Als je 2020 op zich nog niet ellendig genoeg vindt, kan je altijd naar break-up albums luisteren om je nog wat ellendiger te voelen. We staan niet in voor de emotionele gevolgen maar als je dan toch je emoties op de proef wilt stellen, kan je daarvoor maar beter een goeie plaat uitkiezen. Het debuut van Cartalk bijvoorbeeld, dat bevlogen gitaren als uitlaatklep verkiest. “Tenderpunk” noemt de in Los Angeles gevestigde Chuck Moore (hen/hun) het zelf, waarmee hen andermaal bewijst dat hartzeer genderoverschrijdend is. De naam van hun soloproject werd ontleend aan de vele deugddoende gesprekken die hen in auto’s voerde.

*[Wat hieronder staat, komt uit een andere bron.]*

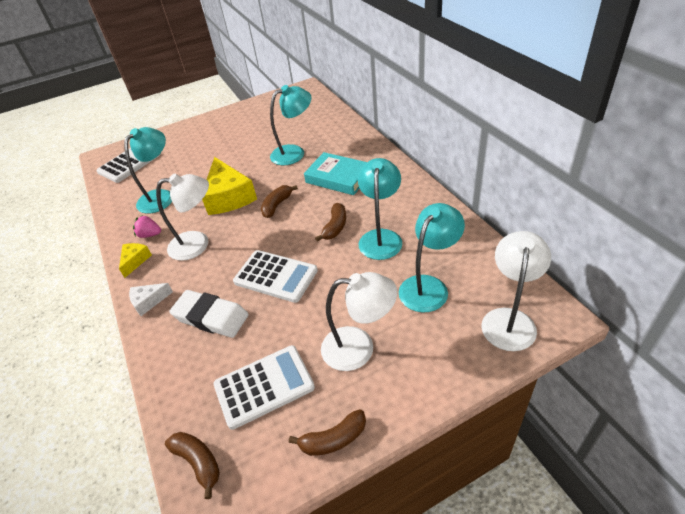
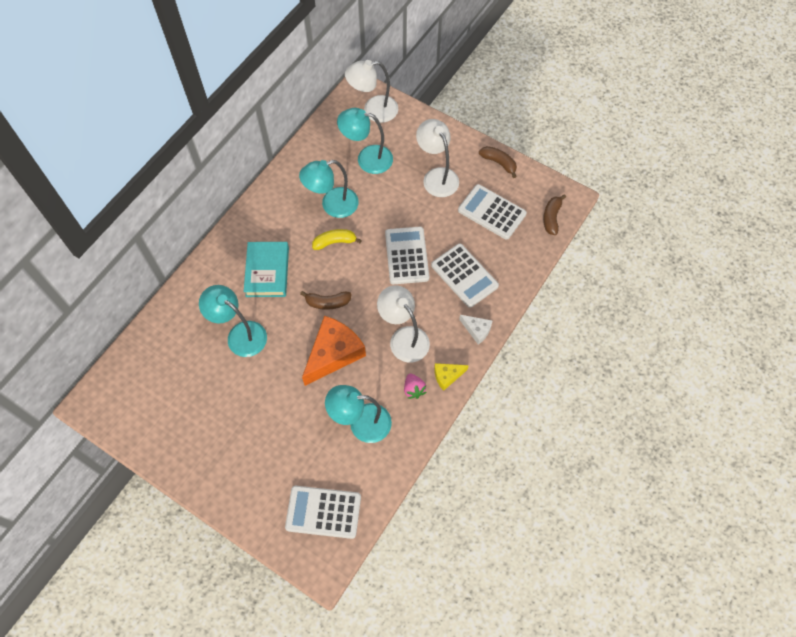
camera: 125 degrees left, 20 degrees up
(211, 317) = (464, 276): white eraser -> white calculator
(229, 197) = (334, 353): yellow cheese -> orange cheese
(335, 227) = (334, 242): brown banana -> yellow banana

Op ‘Pass like pollen’ wordt er dus meer gepraat over gebroken harten dan over velgen en uitlaten. Moore omschrijft die gevoelens van weemoed en zelftwijfel als een ‘Noonday devil’ die voor rusteloosheid zorgt en is zich hyperbewust van alles wat hen doet of zegt (“Did my honesty scare you? / Honestly, I scare me too”). Negen nummers lang slalomt Cartalk tussen de clichés en weet daarbij de meeste te omzeilen, terwijl hen bevlogen zing en op haar gitaar ramt (check meezinger ‘Wrestling’). Het album moet vooral een herinnering zijn om zichzelf nooit meer zo te laten meeslepen in zelfverloochening, en uiteindelijk kijkt Cartalk vooral vastberaden in de achteruitkijkspiegel.
‘Pass like pollen’ staat bol van de terugblikken op wat ooit was, zowel tekstueel als muzikaal. Dat Cartalk nooit te belegen klinkt is mede de verdienste van producer Sarah Tudzin (Illuminati Hotties). Die is naast het werk met haar eigen band behoorlijk geliefd bij een nieuwe generatie singer-songwriters voor wie het allemaal wat rauwer mag klinken (zie ook Lucy Dacus, Vagabon en Runnner). In ‘Car window’ wordt de kracht van dynamiek, harmonieën en subtiele instrumentaties het best geëtaleerd, terwijl ‘Something or nothing’ naakt en intiem mag blijven.
Iets nieuws doet Cartalk niet, maar hen overtuigt wel met hun eigen draai aan het singer-songwriter-gegeven. In geen enkel nummer valt Moore te opzichtig in herhaling, en we betrappen onszelf erop dat de refreinen wel heel uitnodigend zijn om mee te zingen. Voor iemand die zichzelf vooral als songschrijver ziet en pas in de tweede plaats als muzikant, is dat zeker een compliment.